The chaotic withdrawal from Afghanistan has shown that deficiencies in the European Union’s capacity to act autonomously come at a price. The only way forward is to combine EU forces and strengthen not only its capabilities but also its will to act through a European Defence Union.
The idea of a European Defence Force is often discussed within the EU; it has been on the table since the union’s foundation. Indeed, the EU’s interest in defence generally rises and falters depending on its threat perceptions and member states’ engagements with them.
“What has held us back until now is not just a shortfall of capacity – it is the lack of political will” – Ursula von der Leyen
But the ambition to become a security and defence alliance predates the union itself, with some of its members having discussed plans for a European army as early as the 1950s.
Within the last decade, member states’ interest in defence has grown following the Russian annexation of Crimea in 2014, the presidency of Donald Trump and the United Kingdom’s decision to leave the bloc in 2016, particularly since it had been one of the strongest opponents of a combined defence project.
The recent events in Afghanistan and the announcement of an Indo-Pacific defence agreement between Britain, America and Australia last month have also exacerbated this sense of insecurity.
As Josep Borrel, High Representative of the European Union for Foreign Affairs and Security Policy, reported during two informal meetings held in Slovenia throughout the first week of September:
“Regarding European defence, I have the hope that the discussions that we have had during the last couple of years have created enough common understanding of the threats that we are facing, to mobilise the common will of the member states.”
The withdrawal from Afghanistan, together with other major geopolitical events of recent years, has shown in a striking fashion that deficiencies in EU capacity to act autonomously come at a price. The only way forward is to combine EU forces and strengthen not only its capabilities, but also its will to act. This means enhancing the bloc’s ability to respond to hybrid challenges, covering key operational gaps like transportation logistics, raising its level of readiness through joint military training and developing a means of putting boots on the ground.
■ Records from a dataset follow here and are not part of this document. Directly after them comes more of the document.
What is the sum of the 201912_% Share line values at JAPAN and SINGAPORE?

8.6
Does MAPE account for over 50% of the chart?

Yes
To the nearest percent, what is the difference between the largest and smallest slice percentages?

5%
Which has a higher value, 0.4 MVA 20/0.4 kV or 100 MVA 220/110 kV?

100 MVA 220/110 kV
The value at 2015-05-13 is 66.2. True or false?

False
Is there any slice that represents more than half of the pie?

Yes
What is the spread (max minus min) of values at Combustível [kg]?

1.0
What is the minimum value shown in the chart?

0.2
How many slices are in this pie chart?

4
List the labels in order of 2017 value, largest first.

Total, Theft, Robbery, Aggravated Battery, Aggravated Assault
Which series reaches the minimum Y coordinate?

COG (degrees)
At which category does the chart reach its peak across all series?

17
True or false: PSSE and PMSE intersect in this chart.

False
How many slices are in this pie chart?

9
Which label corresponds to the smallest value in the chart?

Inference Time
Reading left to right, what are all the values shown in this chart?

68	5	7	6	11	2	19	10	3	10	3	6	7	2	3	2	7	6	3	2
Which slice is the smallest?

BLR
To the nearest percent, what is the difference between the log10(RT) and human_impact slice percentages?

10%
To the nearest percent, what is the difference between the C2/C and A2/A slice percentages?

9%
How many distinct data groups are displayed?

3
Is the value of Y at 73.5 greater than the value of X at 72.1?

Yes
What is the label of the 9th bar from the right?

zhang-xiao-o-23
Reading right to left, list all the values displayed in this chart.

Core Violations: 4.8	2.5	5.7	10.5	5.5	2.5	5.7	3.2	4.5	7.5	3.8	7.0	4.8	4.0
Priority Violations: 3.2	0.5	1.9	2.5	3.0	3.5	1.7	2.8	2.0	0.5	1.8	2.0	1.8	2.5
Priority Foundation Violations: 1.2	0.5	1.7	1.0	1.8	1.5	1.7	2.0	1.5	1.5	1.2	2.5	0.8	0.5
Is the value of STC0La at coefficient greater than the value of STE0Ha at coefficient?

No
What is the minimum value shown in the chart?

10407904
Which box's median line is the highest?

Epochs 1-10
These proposals have been considered for many years and, so far, divisions among member states have led to insufficient action. Nowadays, however, it seems there is enough common understanding of the challenges and threats that the EU is facing to mobilise the common will of its constituents.
However, these circumstances are not an invitation to withdraw from further international challenges. On the contrary, they should embolden Europe to deepen its alliances and strengthen its determination — and ability — to defend its interests.
The implementation of a European Defence Union
The European Union is currently working on a “European Strategic Compass”, a document that will precisely define its ambitions for security and defence for the next five to 10 years. This Strategic Compass will serve to make a common assessment of the threats the EU faces and a common approach to dealing with them. By embracing the spirit and potential of collaboration, the document — to be issued in spring 2022 — will serve as a guide to Europe’s collective future.
Member states are fully involved in the exercise. Some, for example, have suggested the creation of a European “First Entry Force,” consisting of about 5,000 troops, that could undertake rapid and robust action. Such a body could, for example, have helped the EU to provide a secure perimeter for the evacuation of its citizens in Kabul.
In addition, French President Emmanuel Macron and European Commission President Ursula von der Leyen will convene a summit on European defence in the near future.
According to Mrs von der Leyen, the European Union is a unique security provider and, though the EU has started to develop a European defence ecosystem over the past few years, what it needs is a European Defence Union.
As for how it should function, she mentioned the importance of focusing on collective decision-making (situational awareness), cyber capabilities (a European cyber defence policy) and interoperability.
The EU is not only investing in its own defence capacities. As we all know, major changes have been in place since the current European Commission took office; central to those changes is its peace-building strategy. As of March 22nd, the EU has equipped itself with a new financial instrument that will cover all of its external actions that have military or defence implications under the Common Foreign and Security Policy (CFSP).
This new instrument, called the European Peace Facility, will be able, for the first time, to provide the armed forces of partner countries with infrastructure and equipment, including weapons. This change is meant to help the EU to support military peace-support operations conducted by third countries and regional organisations, anywhere in the world.